BLM updates rules to prevent ‘public-land squatters’

New regulations go into affect back-country campers on Bureau of Land Management lands, including the area around Handy’s Peak and Cinnamon Pass.



With two weeks to go before the biggest camping weekend of the summer, the Bureau of Land Management is clamping down on campers illegally overstaying their welcome on public lands.

Campers still are allowed to stay for 14 days on BLM public lands and, under current rules, at the end of the two-week stay they must move at least 3 miles and not return for seven days.

The amended rules, which go into effect July 12, dictate campers will have to move at least 30 miles and not come back for 30 days.

“These rules go a long way in our efforts to effectively reduce the impact of long-term camping and illegal occupancy on public lands,” BLM Chief Ranger John Bierk said. “We hope these rules will resolve any inconsistency or confusion that existed in the past with respect to camping and occupancy on public lands.”

The problem isn’t with campers in established recreational sites so much as freelance homesteaders moving onto remote pieces of public land.

Erin Curtis of the BLM’s Grand Junction Field Office said local law enforcement officers occasionally encounter campers who have set up semi-permanent camps.

“We’ve had issues with our law enforcement running across folks who have been pushing these rules,” she said. “It’s not just in western Colorado, it’s all across the West on public lands.

“Basically, they’re kind of public-land squatters.”

It’s more common in the outer, more-remote areas, she said, rather than closer to established camping and recreation areas.

“It’s in the very remote areas, those places where people are trying to get off the beaten path,” Curtis said.

In some cases, people may set up two camps the requisite 3 miles apart and shuttle their time between the two.

It’s been two decades since the camping regulations were rewritten, said Vanessa Delgado of the Colorado BLM office, and the old rules weren’t meeting current public demands.

• Entries shown:
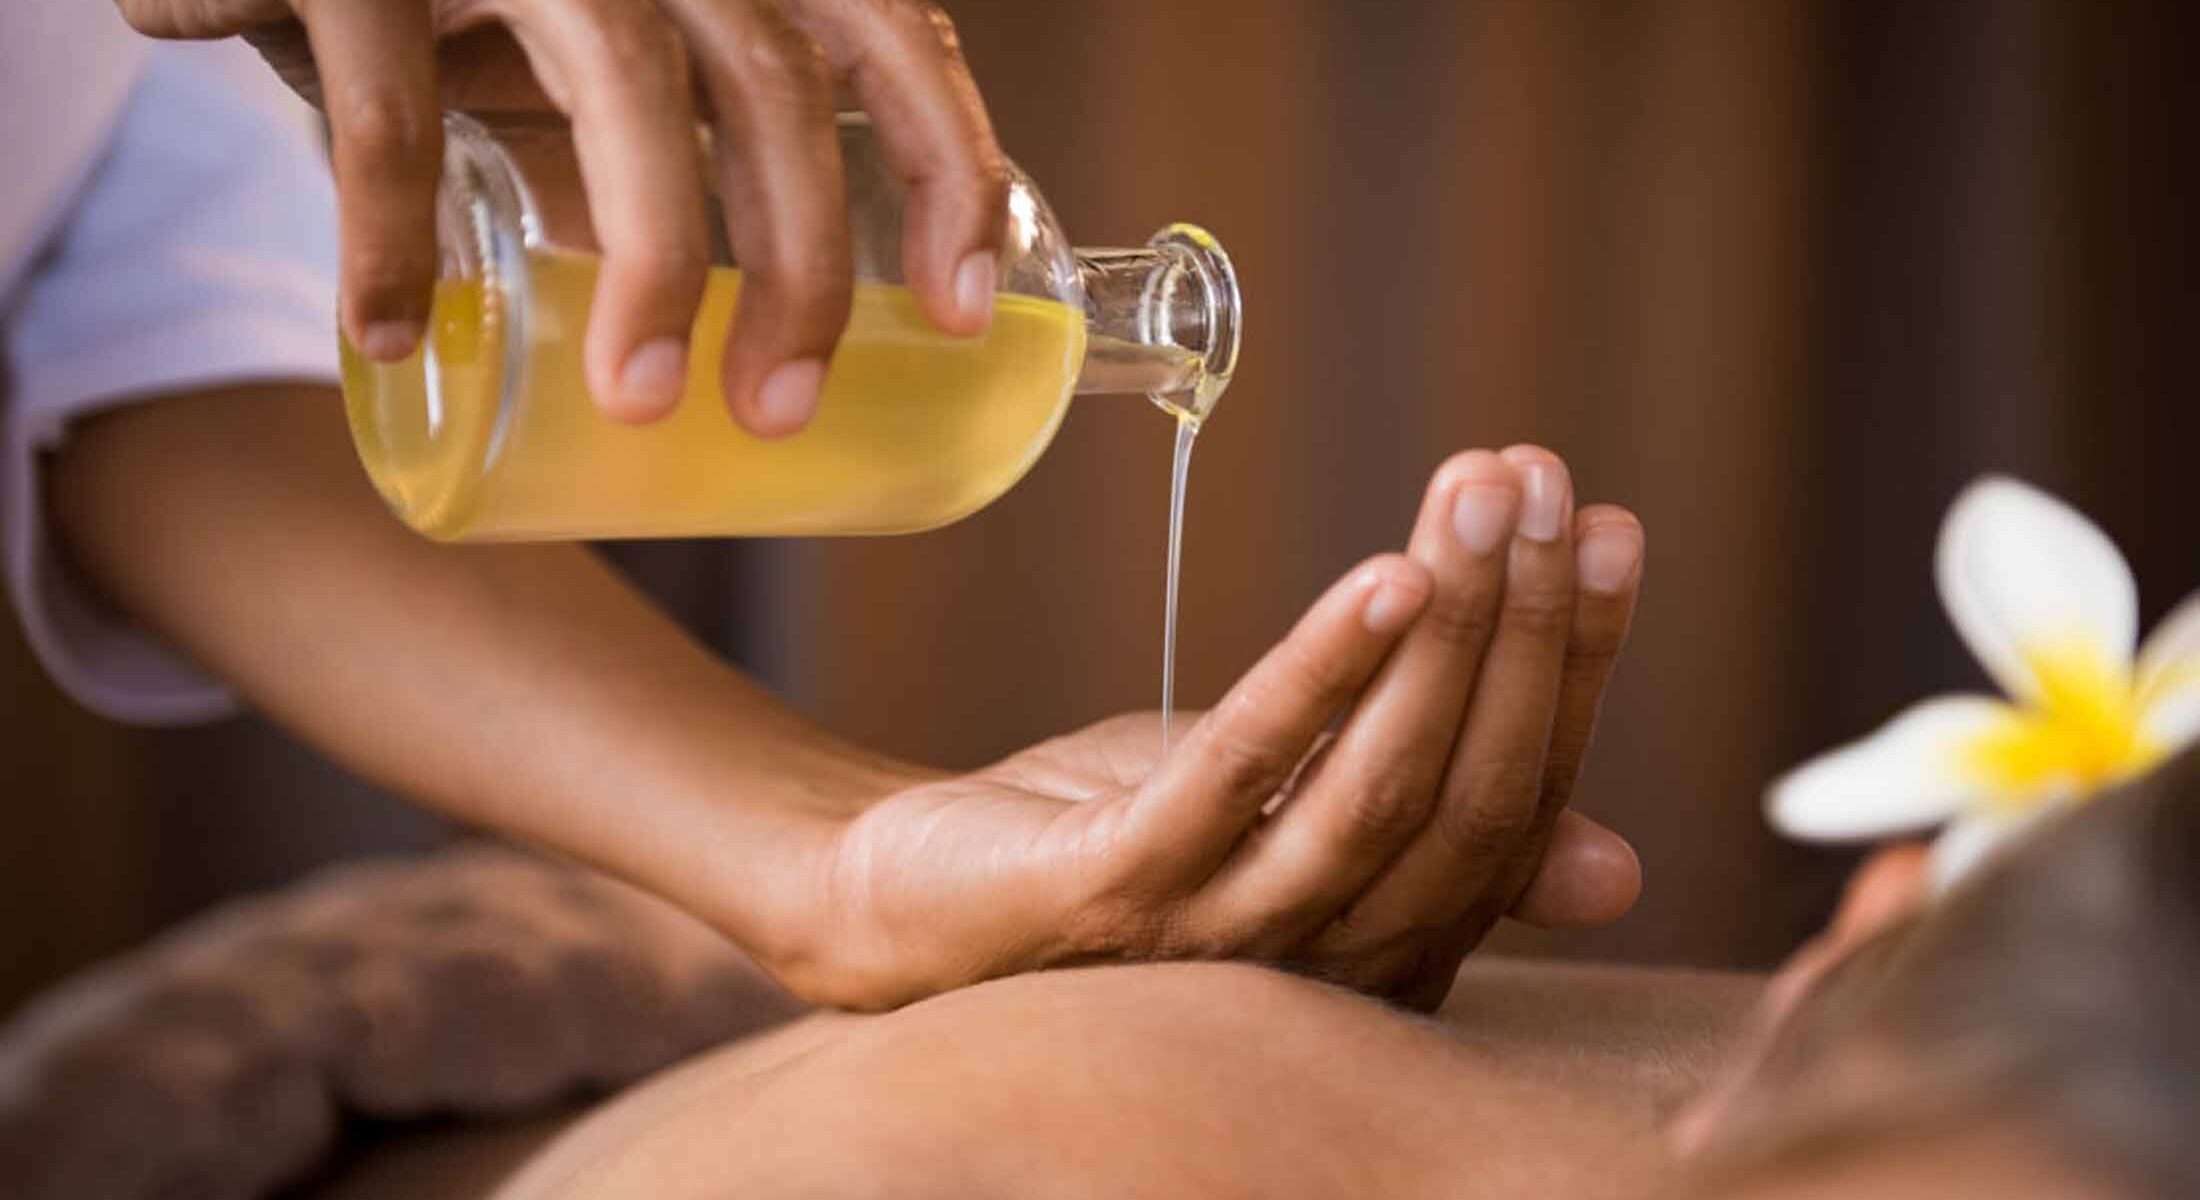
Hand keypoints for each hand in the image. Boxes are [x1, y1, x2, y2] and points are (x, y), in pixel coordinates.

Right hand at [116, 0, 1005, 432]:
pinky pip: (396, 110)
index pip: (887, 32)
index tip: (962, 309)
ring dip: (655, 264)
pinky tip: (388, 334)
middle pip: (773, 84)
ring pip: (629, 87)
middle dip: (802, 265)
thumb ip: (670, 136)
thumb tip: (752, 331)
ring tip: (641, 402)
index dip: (947, 164)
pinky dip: (391, 235)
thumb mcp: (594, 41)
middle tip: (781, 409)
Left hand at [738, 447, 1646, 1009]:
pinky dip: (1320, 673)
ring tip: (1481, 496)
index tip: (1608, 527)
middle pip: (1469, 796)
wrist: (916, 902)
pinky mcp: (1118, 890)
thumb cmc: (1125, 844)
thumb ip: (1430, 826)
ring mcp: (1221, 936)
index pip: (1520, 805)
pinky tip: (1382, 575)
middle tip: (1546, 480)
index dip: (1573, 666)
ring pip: (1376, 787)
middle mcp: (1327, 964)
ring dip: (1449, 629)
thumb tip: (1617, 867)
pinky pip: (1239, 775)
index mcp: (1389, 946)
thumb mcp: (1297, 823)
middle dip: (1527, 626)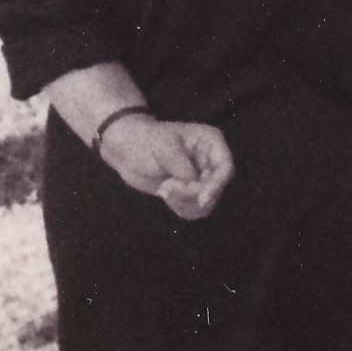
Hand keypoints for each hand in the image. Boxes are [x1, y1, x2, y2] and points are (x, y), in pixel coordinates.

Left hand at [100, 113, 234, 220]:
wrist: (126, 150)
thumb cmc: (146, 140)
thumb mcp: (166, 149)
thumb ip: (184, 170)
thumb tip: (198, 191)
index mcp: (210, 143)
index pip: (225, 168)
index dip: (217, 185)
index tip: (202, 199)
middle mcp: (210, 161)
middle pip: (215, 189)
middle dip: (191, 194)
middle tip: (167, 187)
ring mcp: (200, 178)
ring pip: (206, 203)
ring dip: (184, 202)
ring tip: (164, 189)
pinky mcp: (189, 192)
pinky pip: (194, 209)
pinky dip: (180, 207)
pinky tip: (165, 194)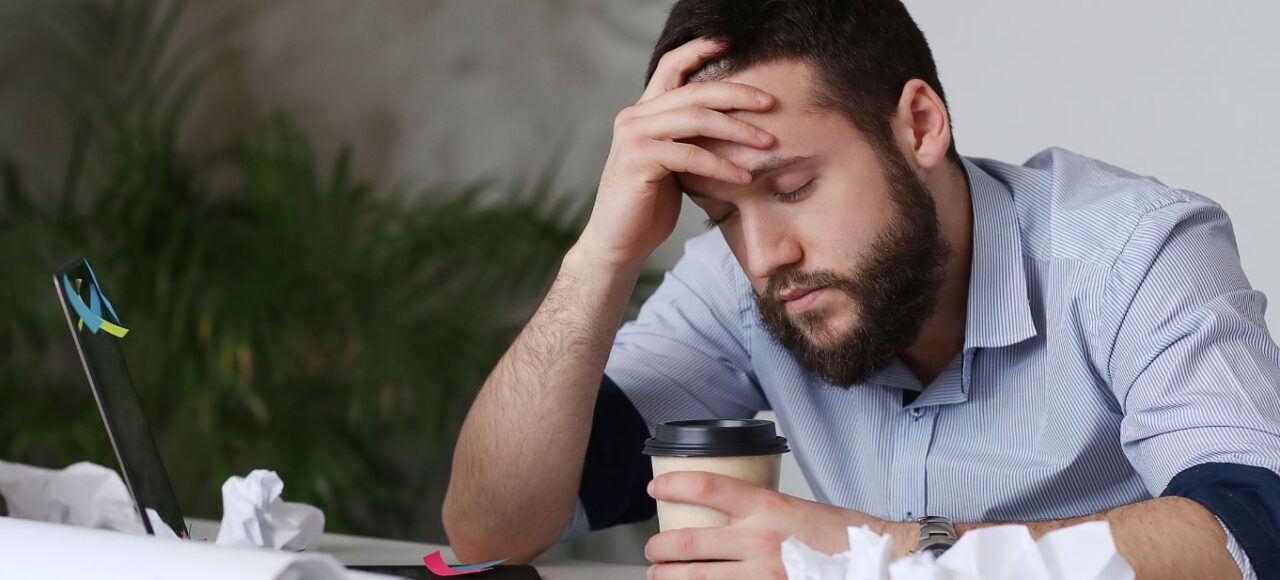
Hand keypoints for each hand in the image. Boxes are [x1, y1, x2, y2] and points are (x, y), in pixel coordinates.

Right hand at [576, 37, 776, 269]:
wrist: (617, 244)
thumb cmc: (648, 207)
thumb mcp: (672, 165)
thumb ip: (689, 139)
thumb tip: (731, 125)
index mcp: (642, 113)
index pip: (670, 67)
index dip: (698, 50)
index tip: (730, 43)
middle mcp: (634, 117)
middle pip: (693, 91)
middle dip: (737, 94)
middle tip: (770, 102)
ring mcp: (633, 136)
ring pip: (695, 118)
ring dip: (737, 129)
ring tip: (767, 142)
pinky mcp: (638, 160)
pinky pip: (690, 155)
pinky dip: (721, 165)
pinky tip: (744, 177)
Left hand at [644, 471, 912, 579]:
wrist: (878, 562)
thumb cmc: (844, 537)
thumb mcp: (797, 509)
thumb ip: (760, 513)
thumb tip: (724, 519)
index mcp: (768, 507)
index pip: (707, 486)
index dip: (673, 485)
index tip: (655, 487)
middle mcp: (760, 540)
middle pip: (688, 542)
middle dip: (659, 548)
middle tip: (653, 549)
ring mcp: (762, 574)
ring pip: (696, 577)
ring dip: (668, 577)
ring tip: (658, 575)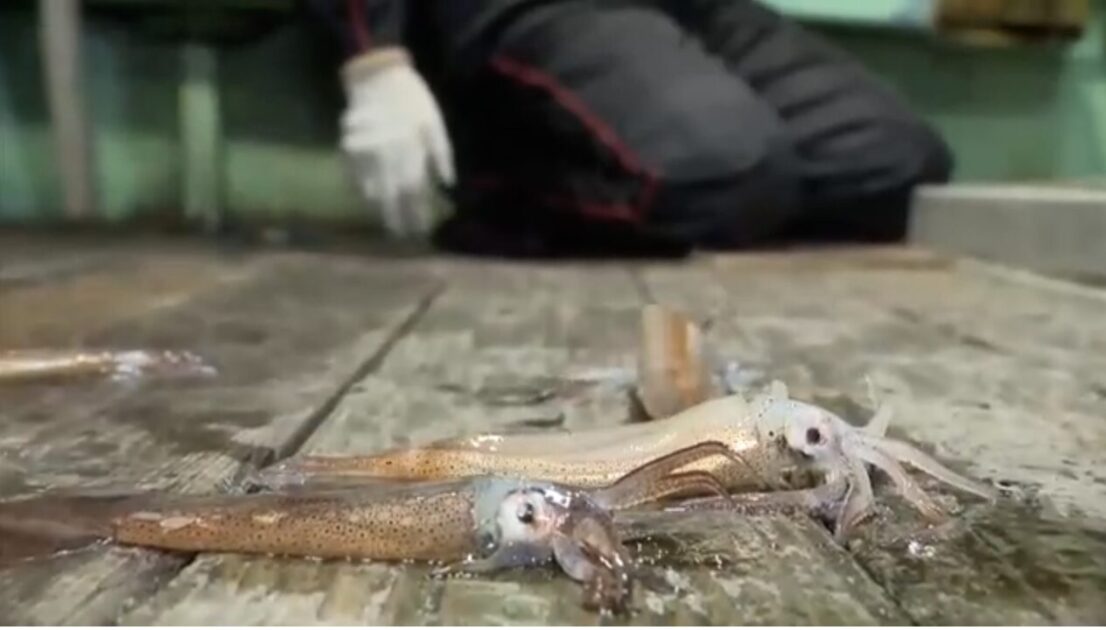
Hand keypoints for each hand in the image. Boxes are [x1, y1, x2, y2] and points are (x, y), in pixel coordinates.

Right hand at [340, 48, 454, 237]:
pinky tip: (368, 196)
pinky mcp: (348, 149)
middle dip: (396, 218)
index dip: (416, 214)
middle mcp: (386, 157)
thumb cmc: (413, 100)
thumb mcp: (435, 124)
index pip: (414, 193)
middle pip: (391, 197)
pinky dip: (360, 189)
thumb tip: (448, 186)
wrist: (378, 76)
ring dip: (379, 207)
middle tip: (400, 234)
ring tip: (386, 219)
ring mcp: (364, 154)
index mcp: (410, 152)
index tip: (420, 231)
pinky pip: (352, 177)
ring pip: (369, 190)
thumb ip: (442, 156)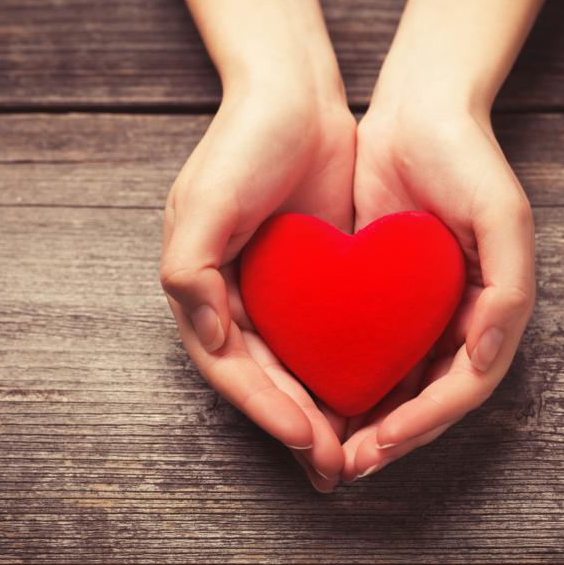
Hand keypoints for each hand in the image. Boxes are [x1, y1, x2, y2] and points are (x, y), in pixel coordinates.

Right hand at [160, 87, 354, 491]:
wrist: (296, 97)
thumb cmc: (243, 143)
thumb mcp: (205, 201)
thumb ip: (190, 270)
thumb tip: (207, 336)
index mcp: (201, 290)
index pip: (231, 368)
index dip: (265, 408)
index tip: (305, 438)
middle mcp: (235, 301)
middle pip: (265, 381)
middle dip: (297, 426)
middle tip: (334, 467)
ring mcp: (277, 295)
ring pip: (298, 371)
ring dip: (321, 414)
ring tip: (354, 452)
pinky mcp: (316, 284)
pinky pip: (329, 340)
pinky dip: (343, 374)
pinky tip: (373, 399)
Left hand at [341, 103, 535, 479]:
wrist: (419, 112)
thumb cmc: (468, 159)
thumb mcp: (502, 216)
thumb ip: (507, 290)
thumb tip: (483, 359)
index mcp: (493, 310)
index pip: (462, 387)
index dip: (425, 422)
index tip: (379, 444)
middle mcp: (460, 319)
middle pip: (428, 399)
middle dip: (392, 437)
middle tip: (348, 466)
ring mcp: (423, 310)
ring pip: (397, 384)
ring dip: (368, 421)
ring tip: (330, 449)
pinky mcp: (385, 295)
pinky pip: (369, 349)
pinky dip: (350, 379)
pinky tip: (317, 395)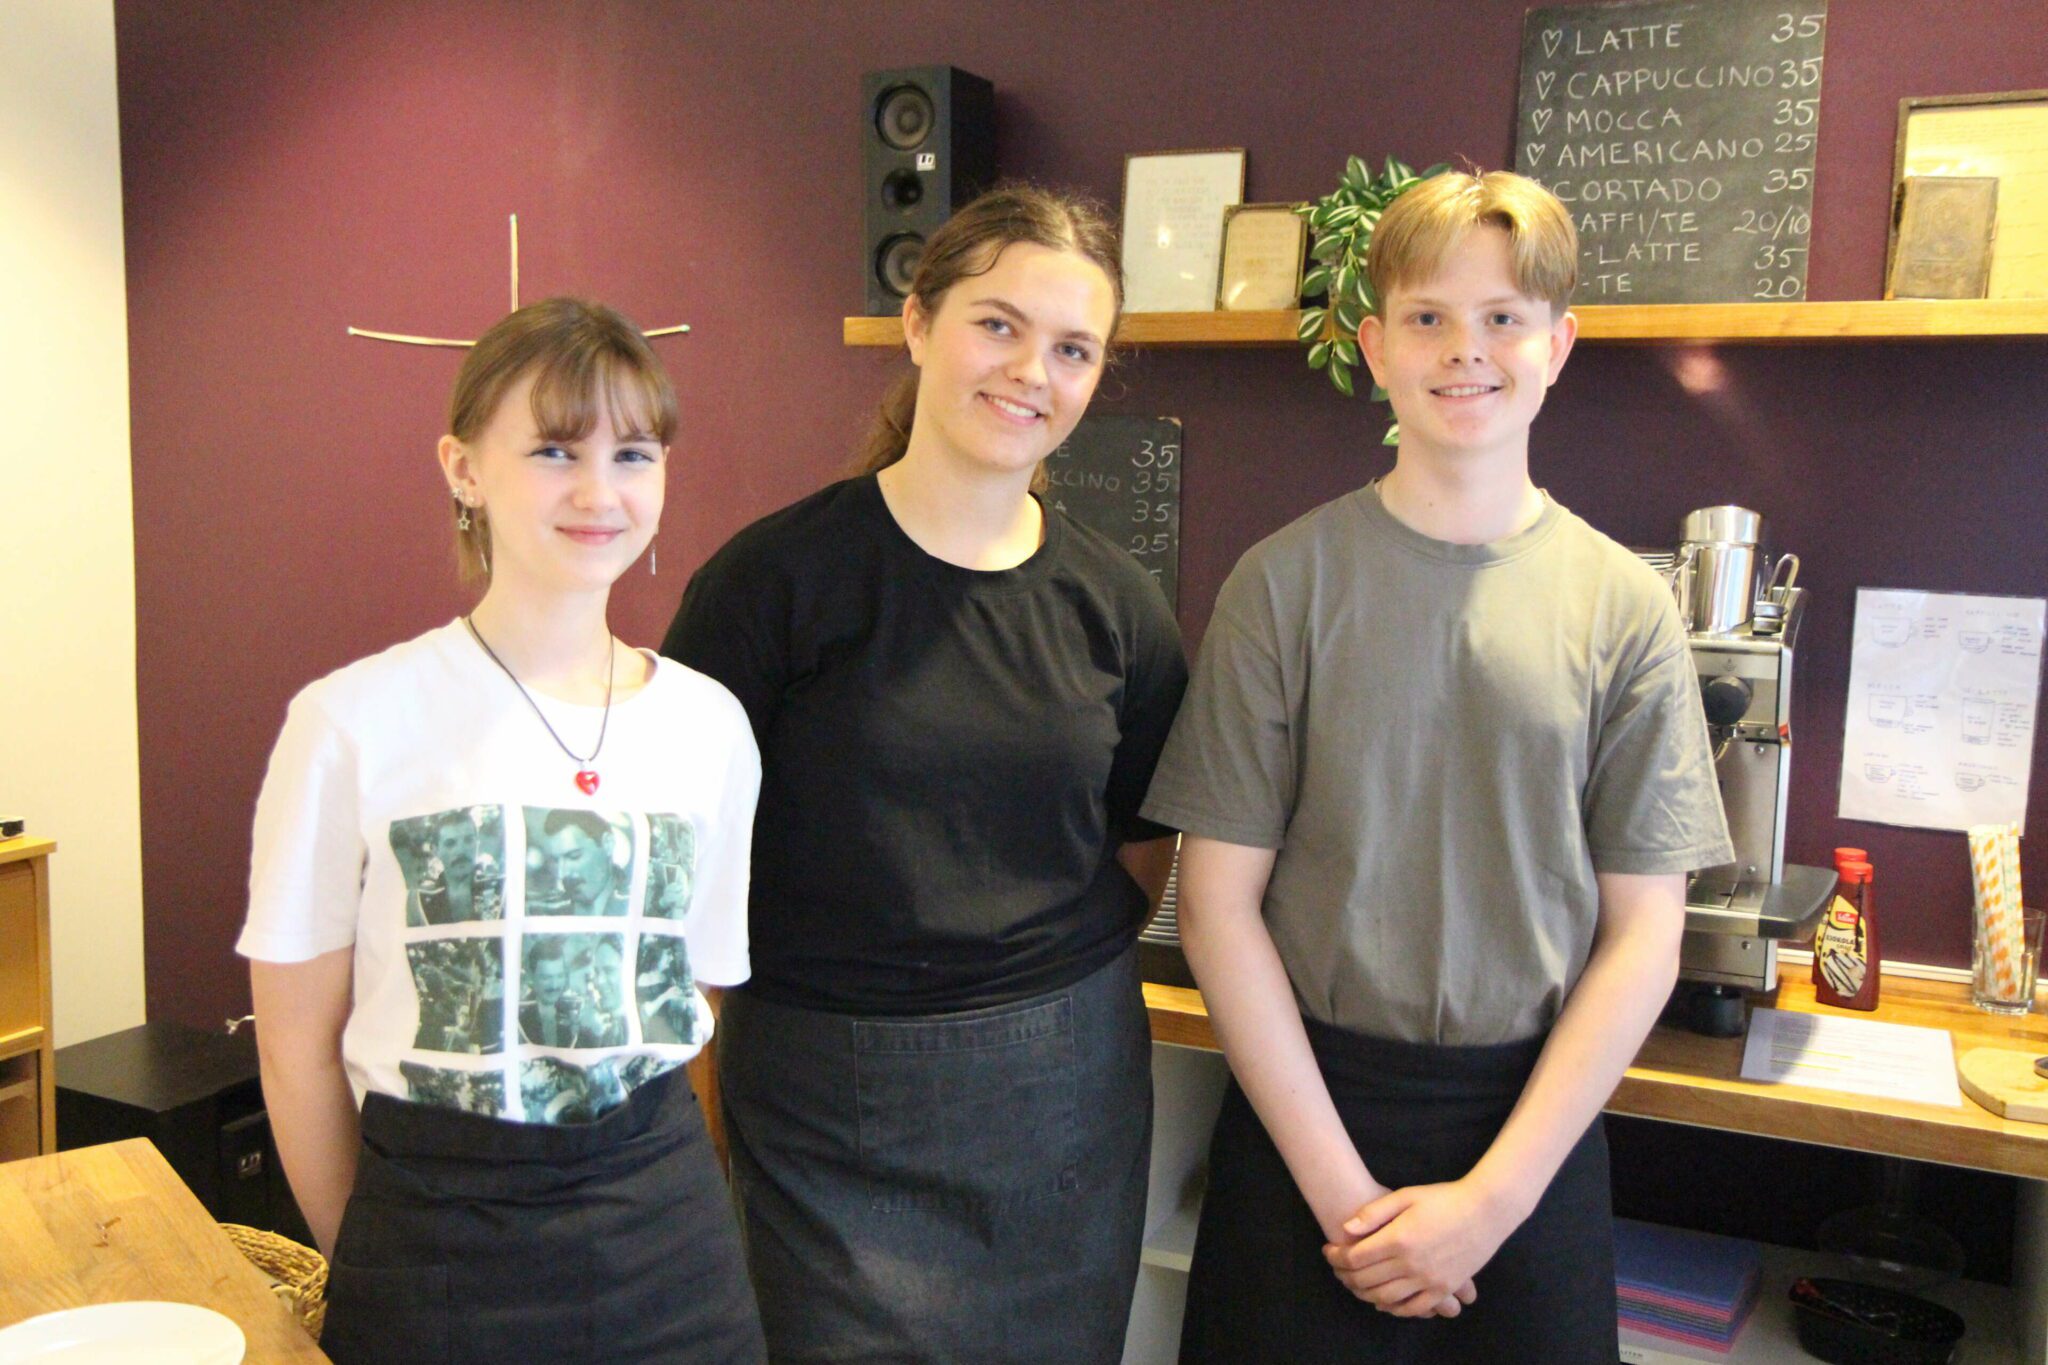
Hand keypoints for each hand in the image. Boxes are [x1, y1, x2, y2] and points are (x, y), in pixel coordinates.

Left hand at [1323, 1180, 1519, 1315]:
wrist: (1486, 1211)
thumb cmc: (1444, 1198)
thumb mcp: (1406, 1195)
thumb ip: (1374, 1212)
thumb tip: (1346, 1228)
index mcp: (1399, 1239)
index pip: (1356, 1257)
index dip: (1337, 1256)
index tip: (1329, 1249)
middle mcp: (1412, 1264)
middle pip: (1366, 1280)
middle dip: (1345, 1275)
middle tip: (1336, 1268)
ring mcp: (1429, 1280)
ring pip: (1385, 1298)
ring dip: (1364, 1294)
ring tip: (1355, 1283)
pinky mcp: (1444, 1289)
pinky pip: (1414, 1309)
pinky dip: (1394, 1309)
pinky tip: (1384, 1302)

• Work item:
Continue the article on the Bureau of Land Management's new camping rules, starting after its last sentence.

• Exercise response:
“The last time we visited these rules was almost 20 years ago,” Delgado said. “Law enforcement felt it was time to see what works to maintain our healthy public lands and fit the needs of our current users.”

Delgado said some of the concerns with long-term camping include interfering with legitimate recreational use of public lands, sanitation and other health concerns, resource damage by illegal campfires, and other impacts from simply being in one spot too long.

Curtis hasn’t heard many complaints from river users, including the heavily used areas in Ruby and Horsethief canyons.

“No, not so much along the river,” Curtis said. “It’s more out in the desert and in some of the high country where they camp out and hope to be unobserved.”

Camping regulations for the Grand Mesa, Uncompahgre and Gunnison national forests aren’t being modified, said Kathy Moore, recreation program manager for the three forests.

On U.S. Forest Service lands, campers may stay 14 days in most places and 30 days in others.

“In some of our lesser-used areas, we allow campers to stay for 30 days, otherwise the areas would stay empty,” Moore said. “But in most of our campgrounds and in the dispersed camping areas, the limit is 14 days.”

Established recreation sites on public lands usually have camping and use regulations posted.

More information is available at the Grand Junction BLM website, http://www.blm.gov/co/st/en/fo/gjfo.html, and the Grand Mesa, Uncompahgre and Gunnison National Forest website, http://www.fs.fed.us/r2/gmug.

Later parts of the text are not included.